▶ WHAT NEEDS TO BE DONE
Reproduce the text of all the data below word for word, leaving out the pictures.

(Records from a data collection)
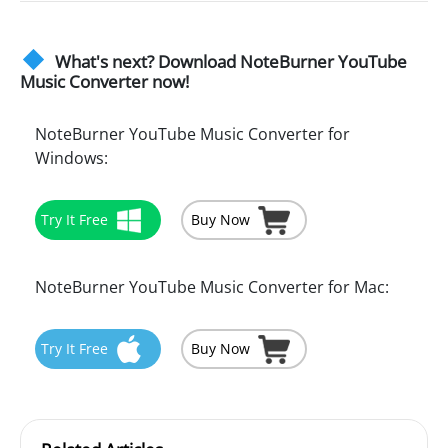
What's next? Download NoteBurner YouTube
Music Converter now!
NoteBurner YouTube Music Converter for
Windows:
Try It Free
Buy Now
NoteBurner YouTube Music Converter for Mac:
Try It Free
Buy Now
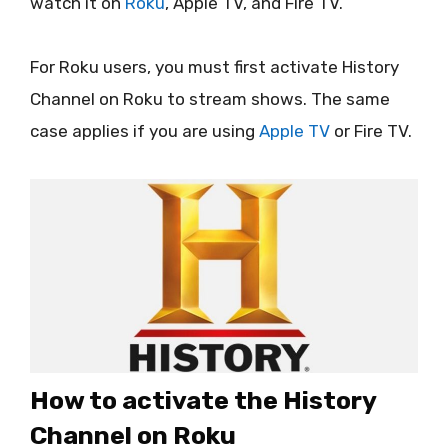
watch it on
Roku
, Apple TV, and Fire TV.
For Roku users, you must first activate History
Channel on Roku to stream shows. The same
case applies if you are using
Apple TV
or Fire TV.
How to activate the History
Channel on Roku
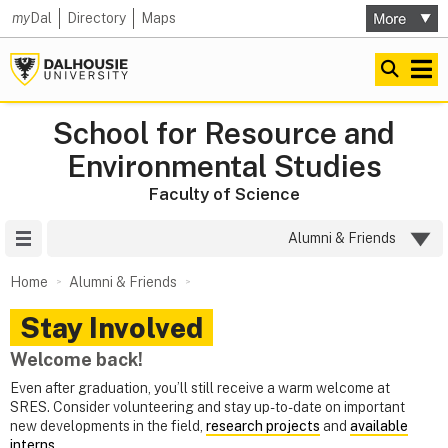
my
Dal
Directory
Maps
School for Resource and
Environmental Studies
Faculty of Science
Site Menu
Alumni & Friends
Home
Alumni & Friends
Stay Involved
Welcome back!
Even after graduation, you’ll still receive a warm welcome at
SRES. Consider volunteering and stay up-to-date on important
new developments in the field,
research projects
and
available
interns
.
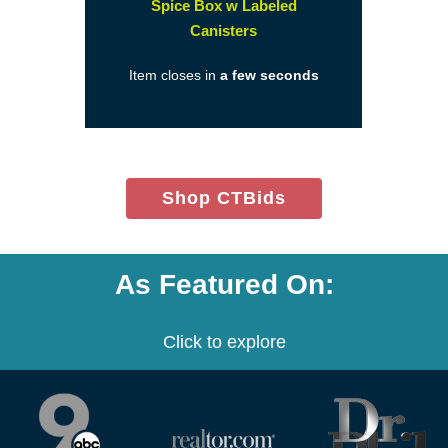
Spice Box w Labeled
(opens
Canisters
in
Item closes in
a few seconds
a
new
window)
(opens
Shop CTBids
in
new
window)
As Featured On:
Click to explore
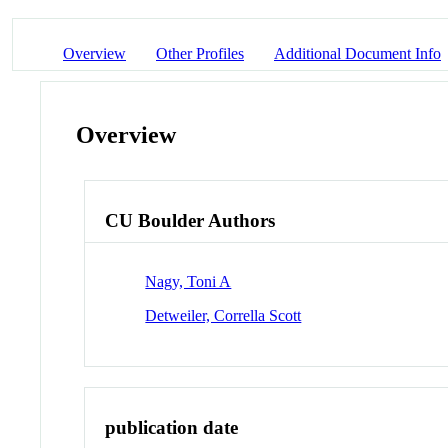
Overview
Other Profiles
Additional Document Info
Overview
CU Boulder Authors
Nagy, Toni A
Detweiler, Corrella Scott
publication date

▶ WORKED SOLUTION
What's next? Download NoteBurner YouTube
Music Converter now!
NoteBurner YouTube Music Converter for
Windows:
Try It Free
Buy Now
NoteBurner YouTube Music Converter for Mac:
Try It Free
Buy Now
watch it on
Roku
, Apple TV, and Fire TV.
For Roku users, you must first activate History
Channel on Roku to stream shows. The same
case applies if you are using
Apple TV
or Fire TV.
How to activate the History
Channel on Roku
my
Dal
Directory
Maps
School for Resource and
Environmental Studies
Faculty of Science
Site Menu
Alumni & Friends
Home
Alumni & Friends
Stay Involved
Welcome back!
Even after graduation, you’ll still receive a warm welcome at
SRES. Consider volunteering and stay up-to-date on important
new developments in the field,
research projects
and
available
interns
.
Spice Box w Labeled
(opens
Canisters
in
Item closes in
a few seconds
a
new
window)
(opens
Shop CTBids
in
new
window)
As Featured On:
Click to explore
Overview
Other Profiles
Additional Document Info
Overview
CU Boulder Authors
Nagy, Toni A
Detweiler, Corrella Scott
publication date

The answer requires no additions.